_WRITTEN EXERCISE 1_.
From the opening post of the SSD forum thread, list every question daqq asks, quoted word for word.

───── SOURCE PASSAGE

Author Topic: SSD behaviour - fail then unfail then normal? (Read 8049 times)

daqq · « **on:** October 14, 2014, 07:54:53 pm »

Hi guys,

After a year of not particularly heavy service (standard home PC) a 240GB Intel SSD had failed me - Windows 8 froze up, restarted and tried repairing disk errors, which turned didn't work (since it never booted up back again and kept trying to repair itself - without success). After that I booted up linux, extracted the data, ran some tests - SMART self tests reported "Completed with read failure". After that I shreded the remaining data (overwrite by random), readying it for warranty replacement. Out of curiosity, I did one final test, by badblocks. It reported no error. So I ran the SMART self tests again, they reported no error. So... is the disk magically repaired? Or should I return it anyway?

This is the second Intel SSD in two years I've had fail on me... what am I doing wrong? Does anyone else have this kind of experience?

Thanks,

David

hans · « **Reply #1 on:** October 14, 2014, 08:33:58 pm »

It may be that one sector has gone bad (intermittently) but by completely wiping the drive you have also reset those indications for the OS.

I've had a Samsung 840 drive "fail" on me after 1 month of service with a very similar problem you've described. I was downloading a file on the OS drive with Firefox, and suddenly it would lock up the whole system. No blue screen.
After the fourth time and 2 other internet browsers later I was fed up and looked at the SMART data. It showed that the drive had some uncorrectable error count.

──────────
───── EXERCISE MATERIAL

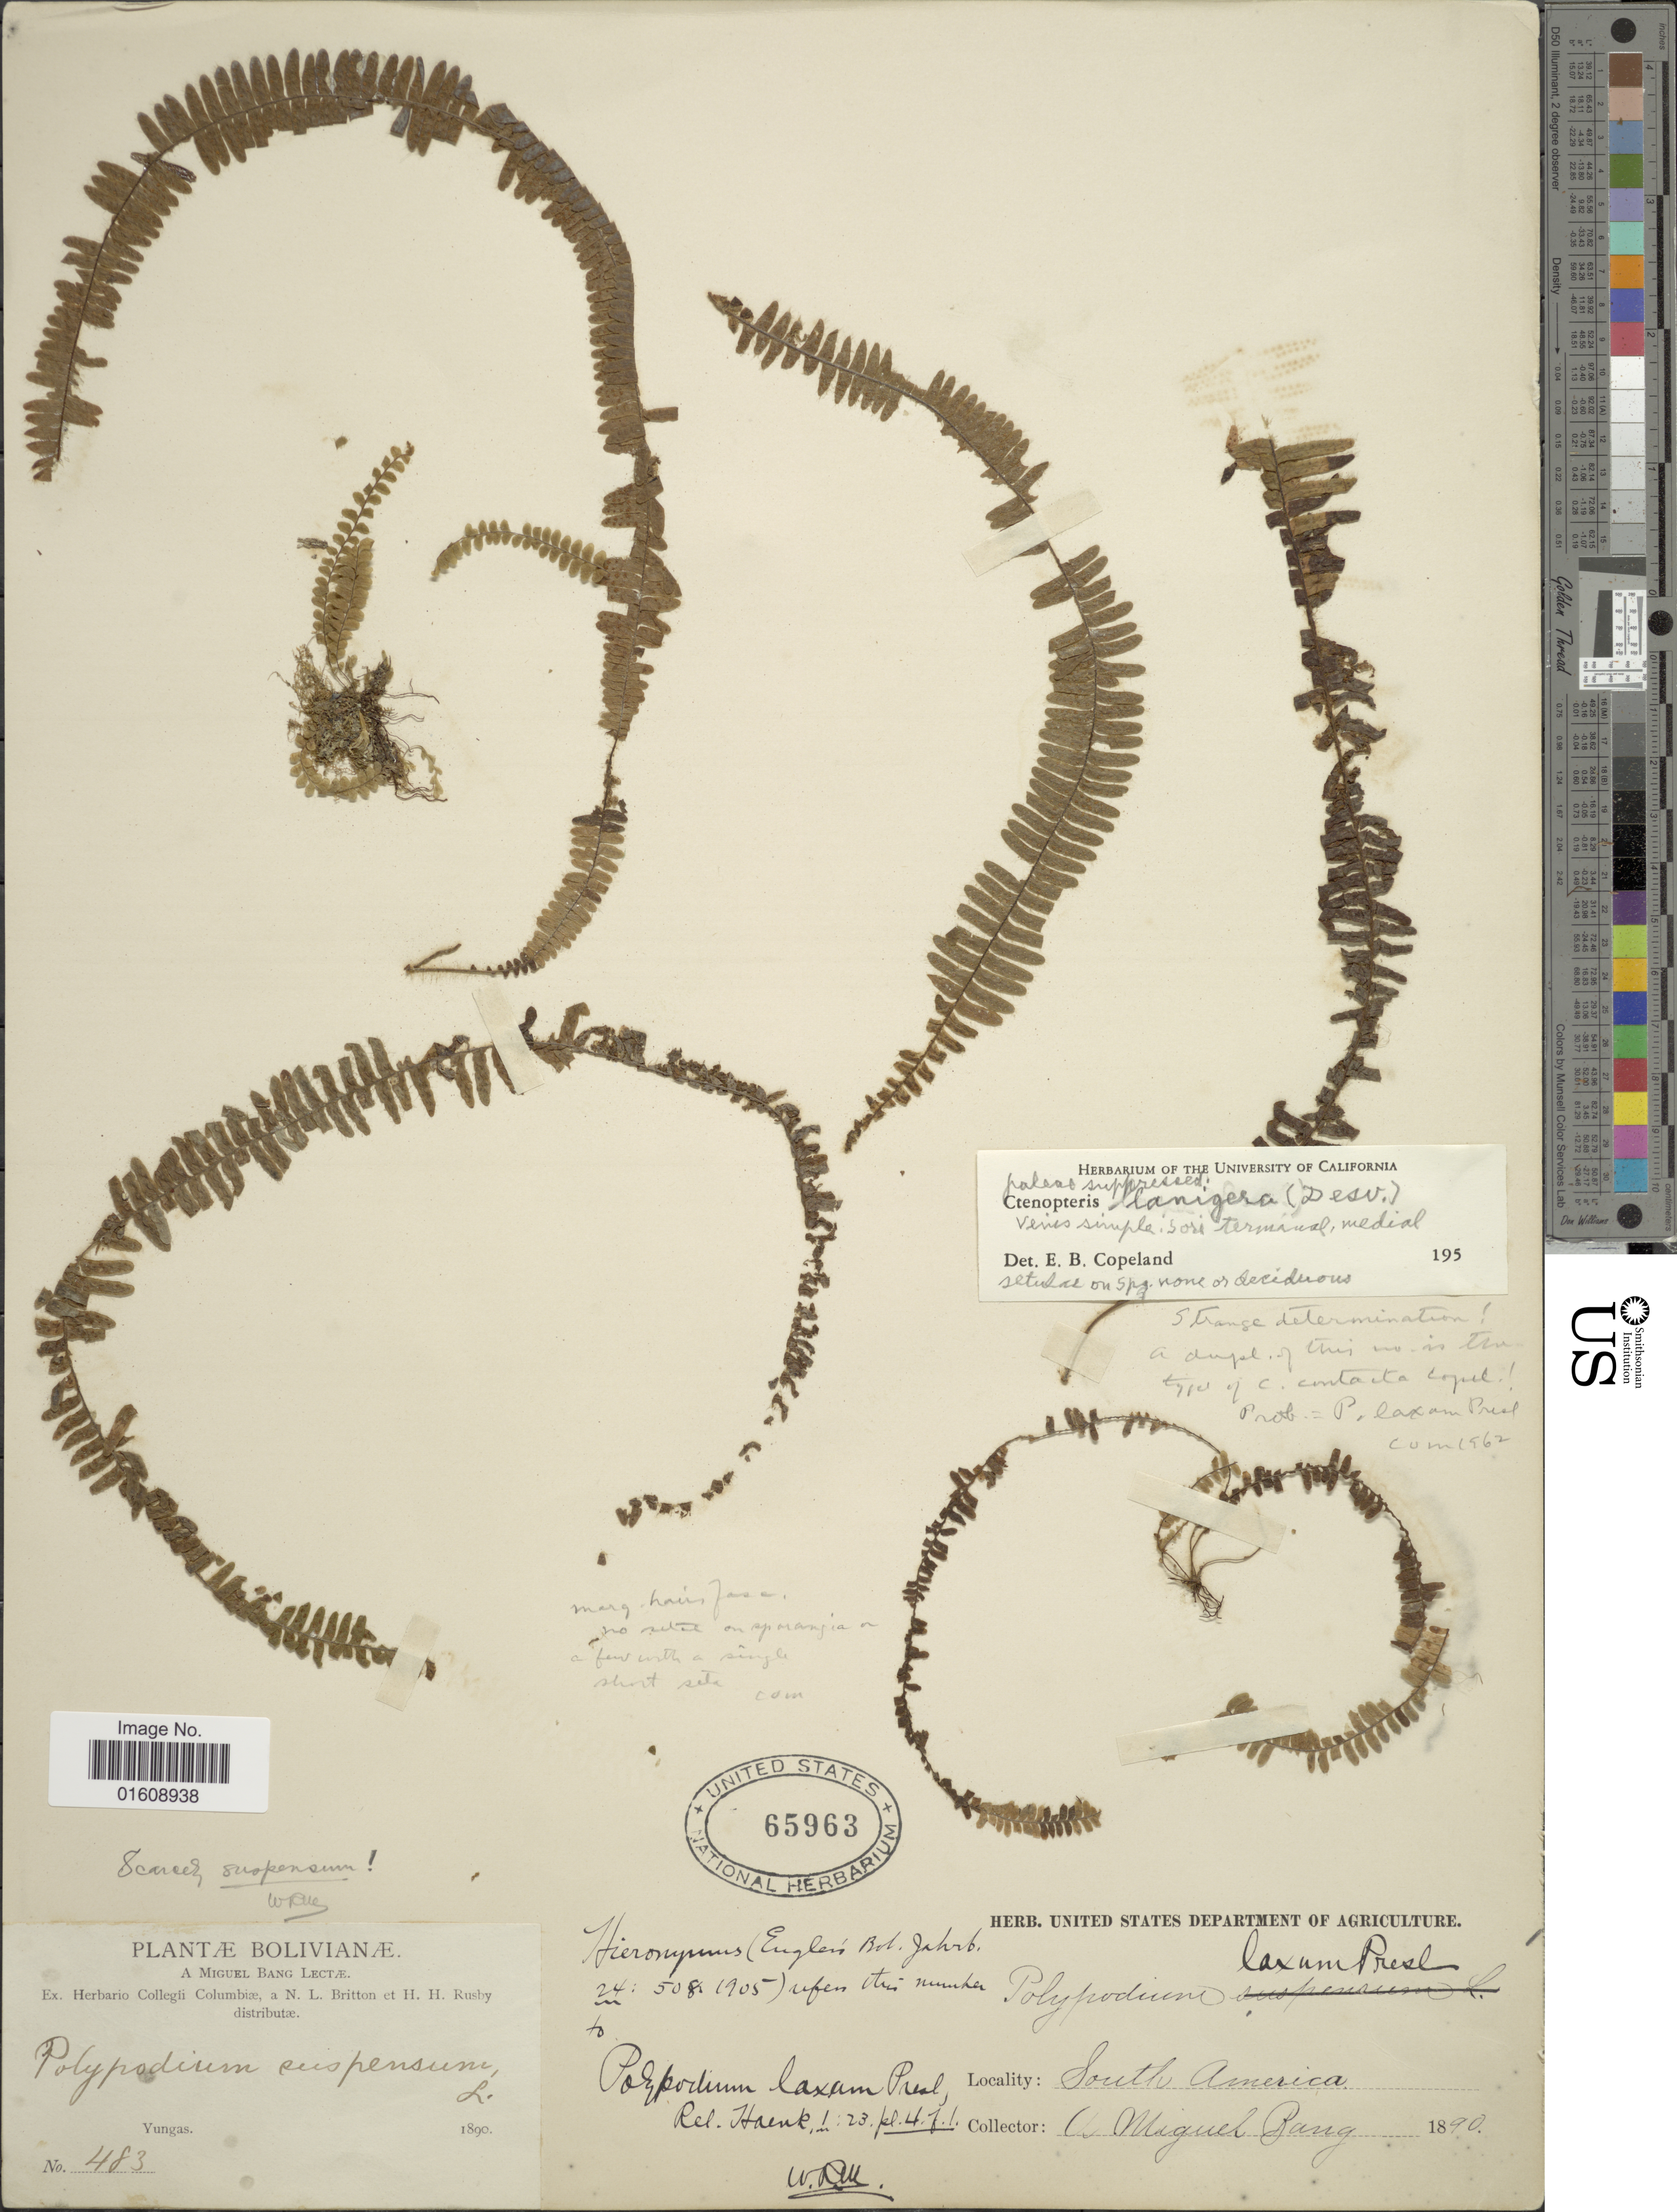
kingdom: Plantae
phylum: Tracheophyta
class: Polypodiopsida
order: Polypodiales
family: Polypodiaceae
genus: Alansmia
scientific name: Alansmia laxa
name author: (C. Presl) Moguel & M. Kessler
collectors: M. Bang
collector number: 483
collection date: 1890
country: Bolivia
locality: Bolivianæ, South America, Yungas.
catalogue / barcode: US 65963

──────────

_WRITTEN EXERCISE 2_.
Put the lines of the entries, from the line containing "phylum: Tracheophyta" through the last line of the entries, both ends included, into a numbered list, leaving out any blank lines.

_CORRECT RESPONSE 1_.
1. "So... is the disk magically repaired?"
2. "Or should I return it anyway?"
3. "what am I doing wrong?"
4. "Does anyone else have this kind of experience?"

_CORRECT RESPONSE 2_.
1. phylum: Tracheophyta
2. class: Polypodiopsida
3. order: Polypodiales
4. family: Polypodiaceae
5. genus: Alansmia
6. scientific name: Alansmia laxa
7. name author: (C. Presl) Moguel & M. Kessler
8. collectors: M. Bang
9. collector number: 483
10. collection date: 1890
11. country: Bolivia
12. locality: Bolivianæ, South America, Yungas.
13. catalogue / barcode: US 65963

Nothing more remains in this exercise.